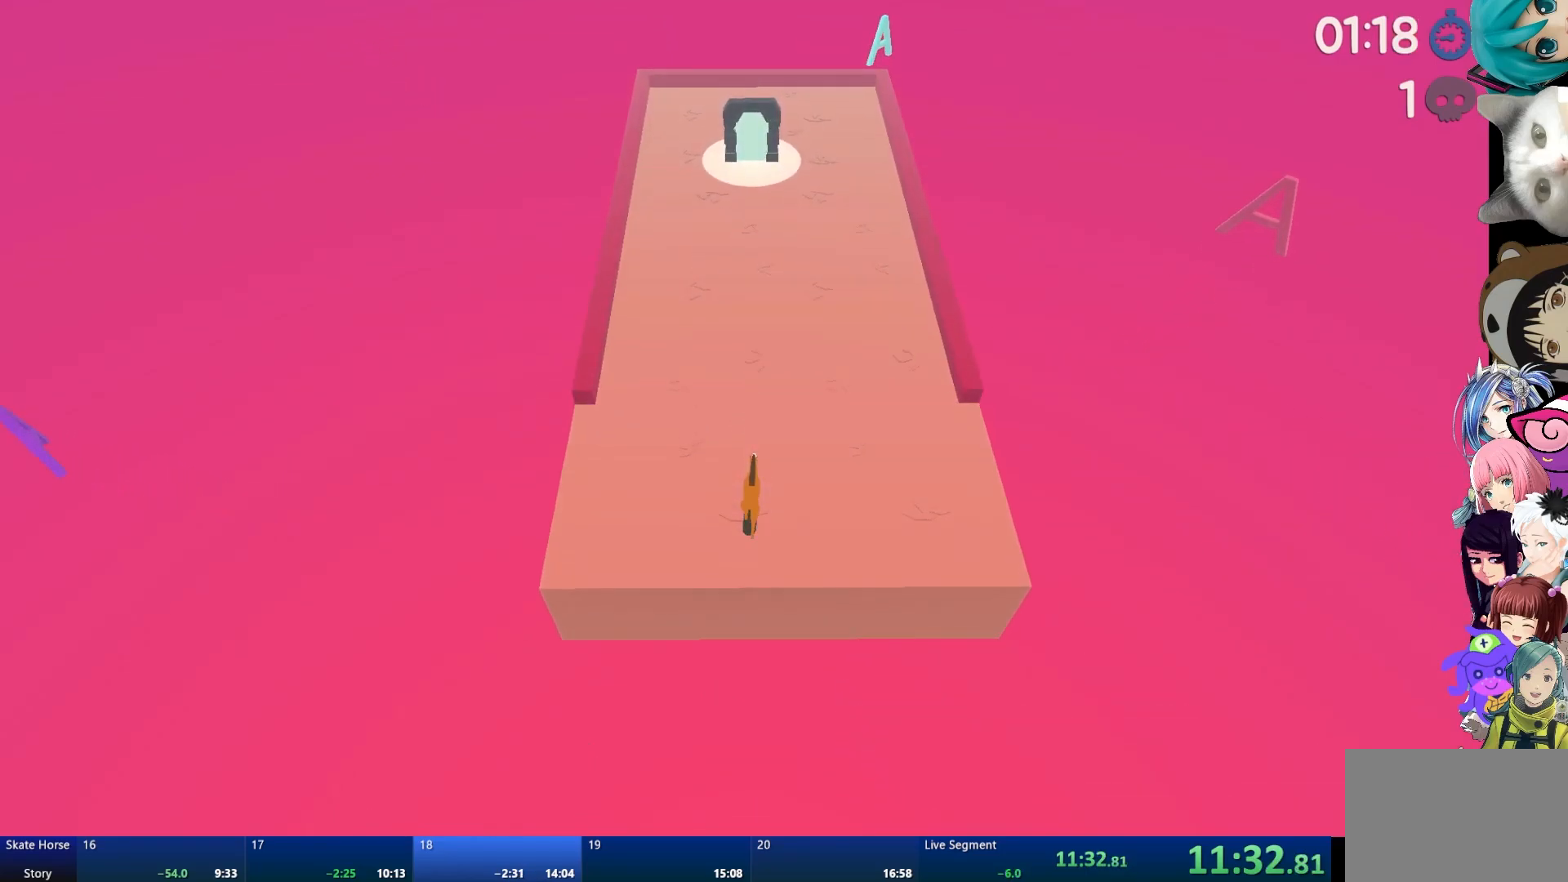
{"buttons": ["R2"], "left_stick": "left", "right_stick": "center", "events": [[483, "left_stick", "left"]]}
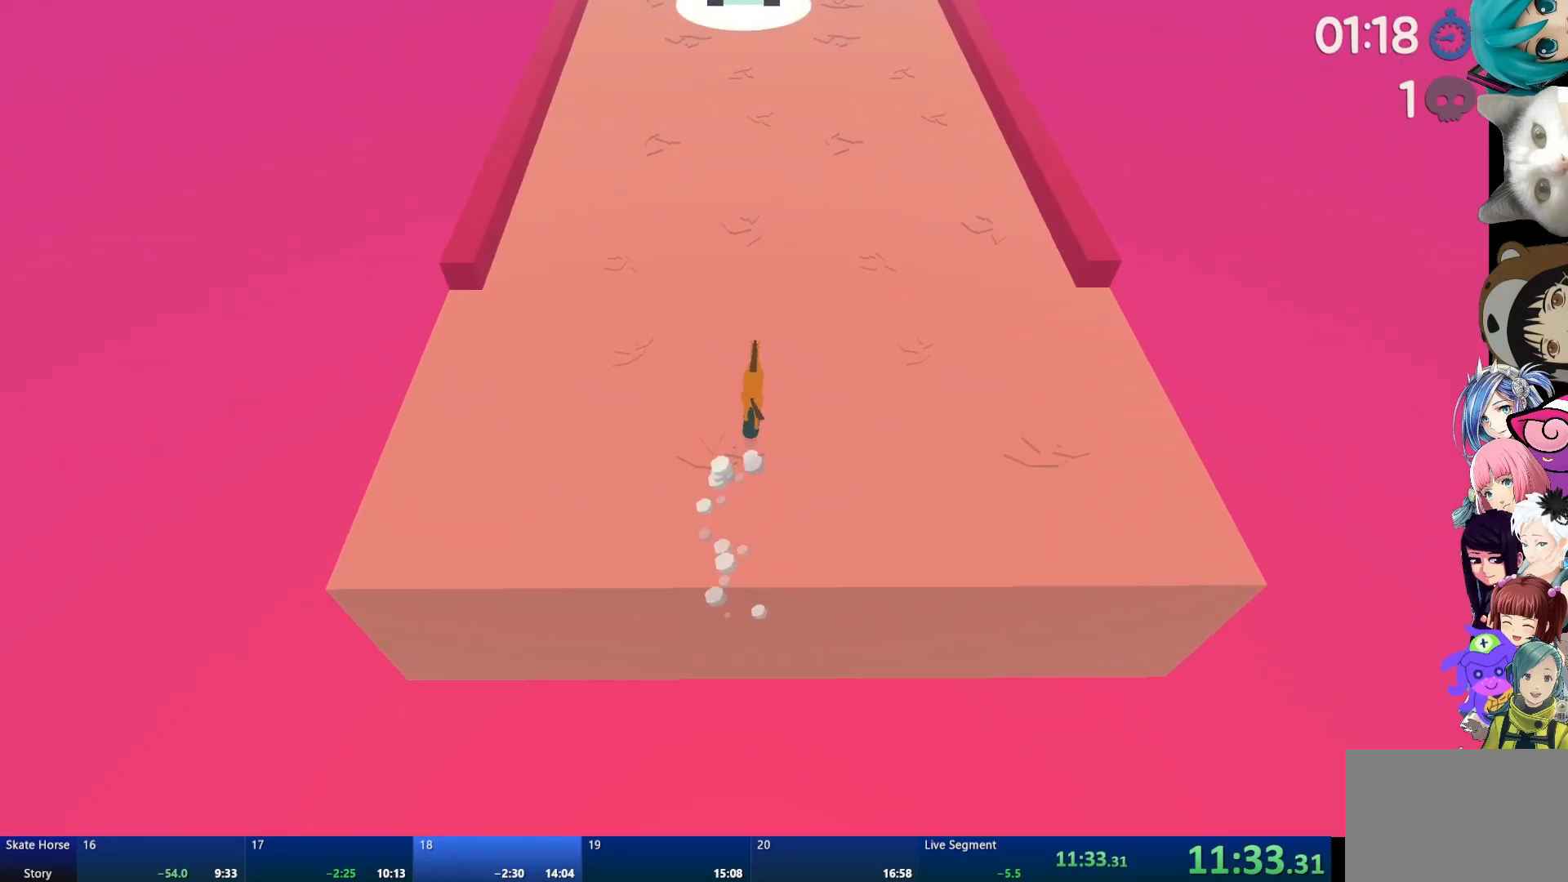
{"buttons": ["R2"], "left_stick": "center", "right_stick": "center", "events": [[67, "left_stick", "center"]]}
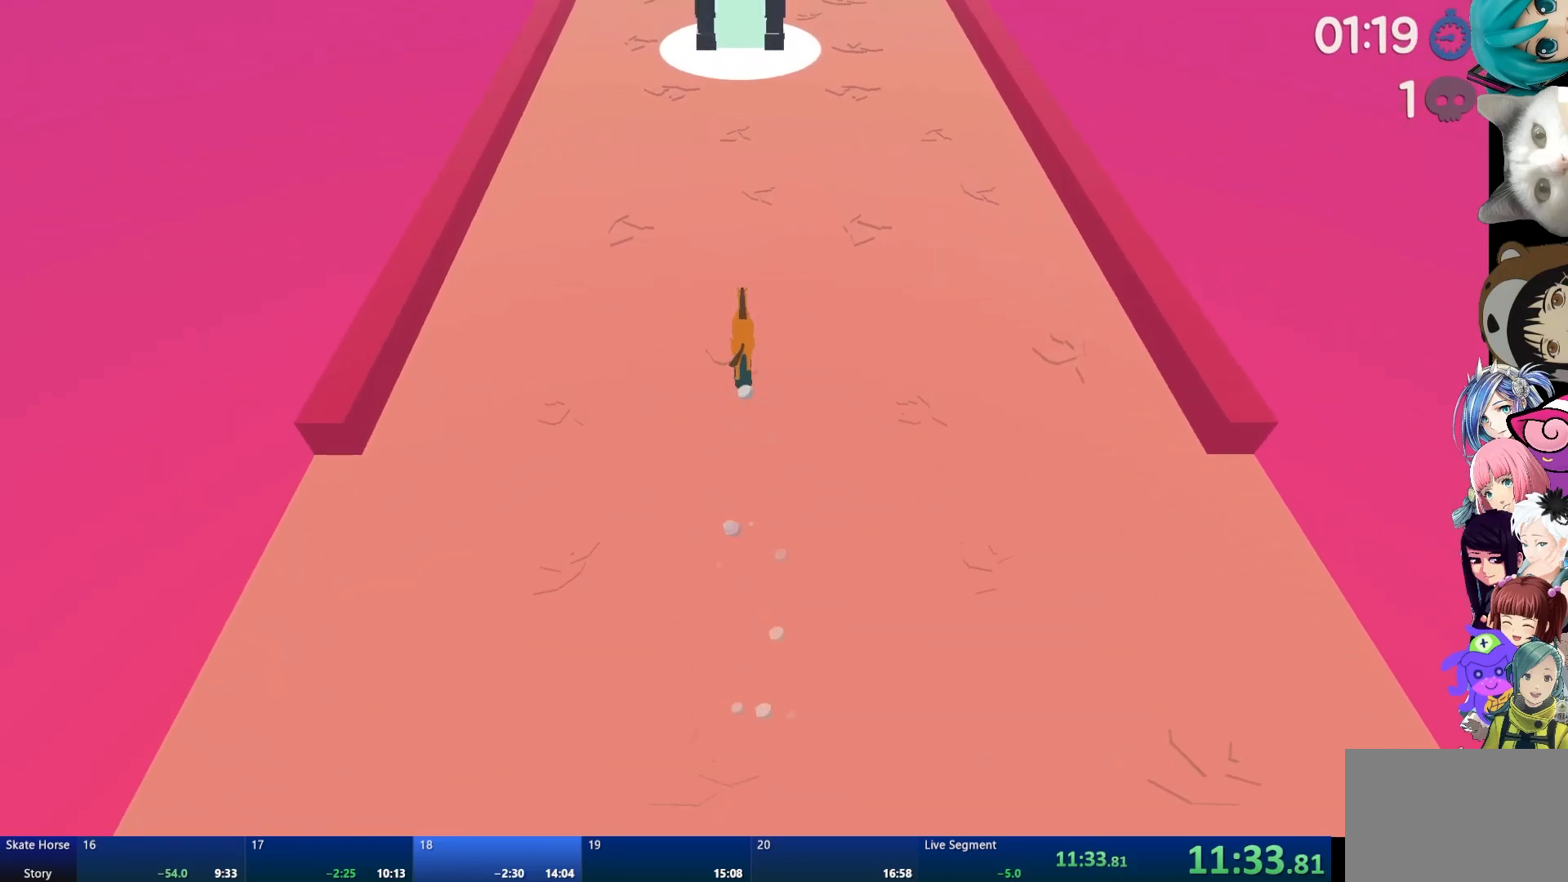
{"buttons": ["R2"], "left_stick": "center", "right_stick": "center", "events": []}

-*-*-

EXERCISE AIM »
Write out the data above exactly as it appears, but without any image.

FINISHED EXERCISE »
{"buttons": ["R2"], "left_stick": "left", "right_stick": "center", "events": [[483, "left_stick", "left"]]}
{"buttons": ["R2"], "left_stick": "center", "right_stick": "center", "events": [[67, "left_stick", "center"]]}
{"buttons": ["R2"], "left_stick": "center", "right_stick": "center", "events": []}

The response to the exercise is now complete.